[Things to do]:
• 1. List every band named in the gallery text.
• 2. Answer these questions from the gallery text:
(a) Since what year has Glass Rice been a core part of its neighborhood's spaces?
(b) How many galleries does Minnesota Street Project house?
(c) When does City Art hold its new art opening?
• 3. Write out the part of the gallery text starting at "215 Haight St" and ending at "to the public.", substituting "random draw" for "lottery system".

[Passage to read]:
San Francisco is renowned for its role in rock music history, so it feels especially appropriate that the current exhibit at the Haight Street Art Center centers on the poster art synonymous with live music. Women of Rock Art exclusively features works by female artists, from Fillmore legend Bonnie MacLean to Mexico City’s Dozergirl, spanning from 1965 to 2023. Concerts from bands who are notoriously committed to varying poster art, like the Pixies, Phish, Pearl Jam and Wilco, are everywhere, as are posters from festivals like the local institution Outside Lands. Female-fronted bands like Portishead and the Breeders play on the speakers as you walk through. Upstairs, there’s a print studio that offers screen-printing classes for the community. 

Visit: Thurs-Sun 12-6 p.m.
215 Haight St

On a bustling stretch of the Mission District’s Valencia Street corridor, City Art presents itself as a different kind of conceptual gallery: it’s run by volunteers and showcases the work of its member artists, rotating each month in both content and placement. A lottery system lets the artists choose where in the distinctive sections of the gallery space they’d like their work to be showcased, so the flow of the space feels more spontaneous. As all artists are locals, much of the reasonably priced work skews towards the beauty of San Francisco, but it’s certainly not limited to it — you can find handcrafted jewelry artists showcasing here, too. The first Friday of each month features a new art opening and it’s free to the public. 

Visit: Sun, Wed-Thur 12-9 p.m.; Fri-Sat 12-10 p.m.
828 Valencia St

Glass Rice

The Lower Nob Hill/TenderNob neighborhood has been a ground zero of sorts for like-minded art galleries and small businesses that all breathe within a tight-knit community. Since 2016, Glass Rice has been a core part of these spaces — and owned by S.F.-born and raised Cecilia Chia. A Chinese-American, Chia’s mission is to support emerging artists and as many Bay Area, POC and women artists as possible — which is most of what Glass Rice shows. Most recently, Marcel Rozek’s large-scale oil paintings were on view, a reflection on the power of color and how it affects the wavelengths of our thoughts. Beginning on March 30, Michelle Favin’s Following the Footprints debut solo exhibit takes shape, a 10-painting series that explores Buddhist literature on the 10 stages of enlightenment. “I’ve been watching her style change the past two years or so and she’s really hitting a sweet spot in her work,” Chia says. Meanwhile beyond the high ceilings in the main gallery, Chia says the low-slung back display area will become a concept store later this summer. 

Visit: Thur-Fri 12-5 p.m., Sat by appointment
808 Sutter St

Minnesota Street Project in San Francisco
Minnesota Street Project
Adrian Spinelli

Minnesota Street Project

If you really want to pack in a bevy of diverse galleries, the Dogpatch district’s Minnesota Street Project features 14 of them under one enormous roof. The vision here is to provide economically sustainable space for galleries, artists and nonprofits, while building towards international renown for the entire community. Art follows you everywhere in the sweeping two-story space, from the the Clarion Alley Mural Project’s Manifest Differently exhibit spanning the walls of the atrium, to noted galleries like Jack Fischer and Rena Bransten. And with modern Indian restaurant Besharam holding court on the downstairs floor, MSP is a destination for locals and tourists alike to come by and discover for hours.

[Collected data]:
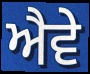
ਐਵੇ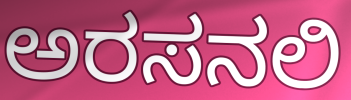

[Full solutions]:
• 1. Pixies, Phish, Pearl Jam, Wilco, Portishead, the Breeders

• 2.
(a) 2016
(b) 14
(c) The first Friday of each month

• 3.
215 Haight St

On a bustling stretch of the Mission District’s Valencia Street corridor, City Art presents itself as a different kind of conceptual gallery: it’s run by volunteers and showcases the work of its member artists, rotating each month in both content and placement. A random draw lets the artists choose where in the distinctive sections of the gallery space they’d like their work to be showcased, so the flow of the space feels more spontaneous. As all artists are locals, much of the reasonably priced work skews towards the beauty of San Francisco, but it’s certainly not limited to it — you can find handcrafted jewelry artists showcasing here, too. The first Friday of each month features a new art opening and it’s free to the public.